● What you need to do
Take each line of the listing that has the string "lines" and report it.

● Data provided
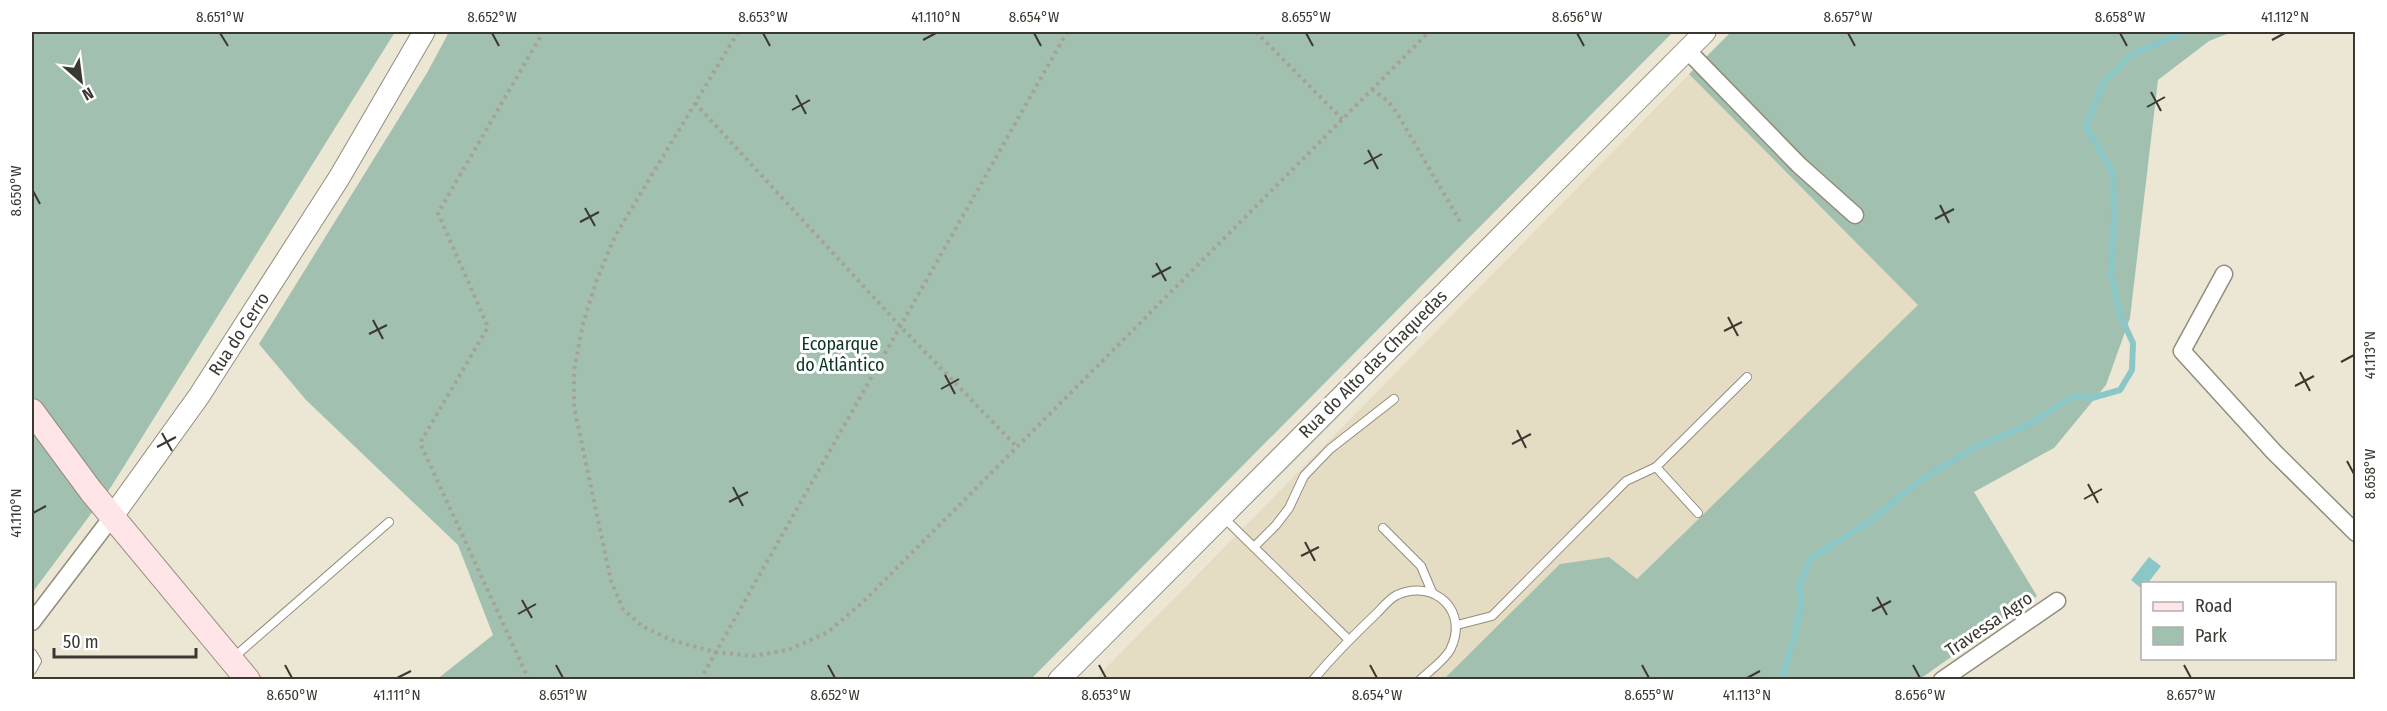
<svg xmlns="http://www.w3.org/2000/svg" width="2387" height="711" viewBox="0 0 2387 711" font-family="'Fira Sans Condensed',sans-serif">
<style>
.built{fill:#e4ddc3}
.green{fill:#a1c0b0}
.water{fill:#8cc7c8}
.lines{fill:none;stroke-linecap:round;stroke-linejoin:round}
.stream{stroke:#8cc7c8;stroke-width:6}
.service-casing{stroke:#928d7c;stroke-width:10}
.minor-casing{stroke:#928d7c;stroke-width:19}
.tertiary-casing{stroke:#928d7c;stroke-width:23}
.secondary-casing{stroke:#928d7c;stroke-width:26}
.path{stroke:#a5a293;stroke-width:4;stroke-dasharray:3 4.5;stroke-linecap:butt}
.service{stroke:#fff;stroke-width:8}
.minor{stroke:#fff;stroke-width:16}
.tertiary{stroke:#fff;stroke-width:21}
.secondary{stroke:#ffe4e8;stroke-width:24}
.ticks{fill:none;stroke:#3a3830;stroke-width:2}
.labels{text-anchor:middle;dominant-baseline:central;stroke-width:6;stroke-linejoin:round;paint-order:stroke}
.street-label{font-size:18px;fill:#3a3830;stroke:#fff}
.park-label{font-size:18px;fill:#0b3423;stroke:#fff}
.neatline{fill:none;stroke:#3a3830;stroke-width:2}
.ticks-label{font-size:15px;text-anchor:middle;fill:#3a3830}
</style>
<rect width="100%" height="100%" fill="#ece7d4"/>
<polygon class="built" points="1695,68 1927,301 1543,679 1094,680"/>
<g class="green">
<polygon points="32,32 395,32 111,487 32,593"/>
<polygon points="449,32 1673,32 1031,679 436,680 493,635 458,545 306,400 259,344 427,73"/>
<polygon points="1731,32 2232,32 2209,41 2158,80 2130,318 2106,385 2054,448 1974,492 2037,596 1920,679 1443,680 1560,564 1609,557 1637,579 1918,305 1689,74"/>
</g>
<polygon class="water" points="2149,557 2161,566 2148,583 2142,584 2142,589 2131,580"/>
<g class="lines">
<polyline class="stream" points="1781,680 1791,649 1801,605 1799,586 1811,558 1872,520 1916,483 1975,447 2024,427 2074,396 2092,398 2120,390 2132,370 2133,343 2120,315 2111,275 2114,220 2113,173 2086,127 2103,83 2131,55 2183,32"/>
<defs>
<g id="service">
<polyline points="1656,467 1698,513"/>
<polyline points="1223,517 1349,640"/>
<polyline points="1383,528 1421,566 1432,592"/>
<polyline points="1254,547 1276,525 1289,508 1304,476 1330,449 1394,399"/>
<polyline points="1457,625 1492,616 1626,481 1656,467 1747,377"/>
<polyline points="32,653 37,661 32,670"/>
<polyline points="233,658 389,522"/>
<path d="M1313,680C1333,656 1354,635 1377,613C1383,607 1389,599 1397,595C1435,578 1470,612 1450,650C1444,661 1429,671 1420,680"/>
</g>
<g id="minor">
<polyline points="1687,50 1799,165 1855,215"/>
<polyline points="2224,274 2182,351 2274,452 2356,533"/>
<polyline points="32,622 112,517"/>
<polyline points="1942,680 2057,601"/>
</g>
<g id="tertiary">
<polyline points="112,517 199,396 339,178 424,32"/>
<polyline points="1059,680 1705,32"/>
</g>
<polyline id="secondary" points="32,411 91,491 248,680"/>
</defs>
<use href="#service" class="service-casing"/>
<use href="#minor" class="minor-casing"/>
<use href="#tertiary" class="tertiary-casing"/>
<use href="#secondary" class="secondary-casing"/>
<g class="path">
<polyline points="738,32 615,236 596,282 583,324 574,371 574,407 611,581 623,609 642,626 671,640 715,652 753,656 788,650 828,632 864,601 1429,32"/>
<polyline points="1256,32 1342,119"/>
<polyline points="1372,89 1388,101 1397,113 1462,225"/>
<polyline points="695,103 900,326 1017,447"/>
<polyline points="529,680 420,443 488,327 438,213 543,32"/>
<polyline points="700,680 1067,32"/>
</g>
<use href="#service" class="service"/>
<use href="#minor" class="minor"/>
<use href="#tertiary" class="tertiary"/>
<use href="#secondary" class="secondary"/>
</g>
<path class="ticks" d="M220,33L228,46M492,33L499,46M763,33L770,46M1034,33L1041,46M1306,33L1313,46M1577,33L1584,46M1848,33L1855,46M2120,33L2127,46M923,40L936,33M2272,40L2285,33M2151,92L2161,111M796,95L806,114M2147,107L2165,97M792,110L810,100M1368,150L1378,169M1364,164L1382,154M33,191L40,204M1940,205L1949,223M585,208L595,226M1935,219L1954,209M580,222L599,212M1156,263L1166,281M1152,277L1171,267M1728,317L1738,336M373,320L383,339M1724,331L1742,322M369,334L387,325M2341,362L2354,355M2300,372L2310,391M945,375L955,394M2295,386L2314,376M941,389L959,379M1517,430L1526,448M162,433L172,451M1512,444L1531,434M157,447L176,437M2347,461L2354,474M2088,484L2098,503M733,487L743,506M2084,499L2102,489M729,502L748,492M33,513L46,506M1305,542L1315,561M1301,556L1319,547M1877,597L1887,615M522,600L532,618M1872,611L1891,601M518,614L536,604M285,665L292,678M556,665L563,678M828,665L835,678M1099,665L1106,678M1370,665L1377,678M1642,665L1649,678M1913,665L1920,678M2184,665L2191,678M397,678L411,671M1747,678L1760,671"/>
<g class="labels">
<g class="street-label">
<text transform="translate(239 334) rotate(-57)">Rua do Cerro</text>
<text transform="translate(1373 364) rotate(-45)">Rua do Alto das Chaquedas</text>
<text transform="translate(1989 624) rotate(-34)">Travessa Agro</text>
</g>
<g class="park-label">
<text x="840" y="344">Ecoparque<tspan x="840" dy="21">do Atlântico</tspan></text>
</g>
</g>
<rect width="2387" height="711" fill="none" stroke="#ffffff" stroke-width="66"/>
<rect x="2141" y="582" width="195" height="78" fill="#ffffff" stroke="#b0afac" stroke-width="1.5"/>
<rect x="2153" y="602" width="30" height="9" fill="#ffe4e8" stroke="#b0afac" stroke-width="1.5"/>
<text x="2195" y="612" font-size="18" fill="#3a3830">Road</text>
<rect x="2153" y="627" width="30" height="18" fill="#a1c0b0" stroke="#b0afac" stroke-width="1.5"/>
<text x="2195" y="642" font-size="18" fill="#3a3830">Park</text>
<g transform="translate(81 81) rotate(152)" stroke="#ffffff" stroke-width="4.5" paint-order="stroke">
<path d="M0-4.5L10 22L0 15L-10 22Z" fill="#3a3830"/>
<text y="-9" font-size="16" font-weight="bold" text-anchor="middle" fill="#3a3830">N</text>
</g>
<path d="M54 648v9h142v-9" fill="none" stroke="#3a3830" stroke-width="3"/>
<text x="63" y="648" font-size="18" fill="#3a3830" stroke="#ffffff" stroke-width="4.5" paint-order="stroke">50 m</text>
<rect x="33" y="33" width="2321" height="645" class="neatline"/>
<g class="ticks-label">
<text x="220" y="22">8.651°W</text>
<text x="492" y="22">8.652°W</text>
<text x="763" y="22">8.653°W</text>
<text x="936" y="22">41.110°N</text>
<text x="1034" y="22">8.654°W</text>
<text x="1306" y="22">8.655°W</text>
<text x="1577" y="22">8.656°W</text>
<text x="1848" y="22">8.657°W</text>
<text x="2120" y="22">8.658°W</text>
<text x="2285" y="22">41.112°N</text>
<text transform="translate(16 191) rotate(-90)" y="5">8.650°W</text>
<text transform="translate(2370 355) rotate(-90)" y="5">41.113°N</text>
<text transform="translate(2370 474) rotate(-90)" y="5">8.658°W</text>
<text transform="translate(16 513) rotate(-90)" y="5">41.110°N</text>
<text x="292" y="700">8.650°W</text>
<text x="397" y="700">41.111°N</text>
<text x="563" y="700">8.651°W</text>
<text x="835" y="700">8.652°W</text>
<text x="1106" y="700">8.653°W</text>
<text x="1377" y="700">8.654°W</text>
<text x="1649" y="700">8.655°W</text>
<text x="1747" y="700">41.113°N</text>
<text x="1920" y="700">8.656°W</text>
<text x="2191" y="700">8.657°W</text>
</g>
</svg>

● Solved exercise
.lines{fill:none;stroke-linecap:round;stroke-linejoin:round}
<g class="lines">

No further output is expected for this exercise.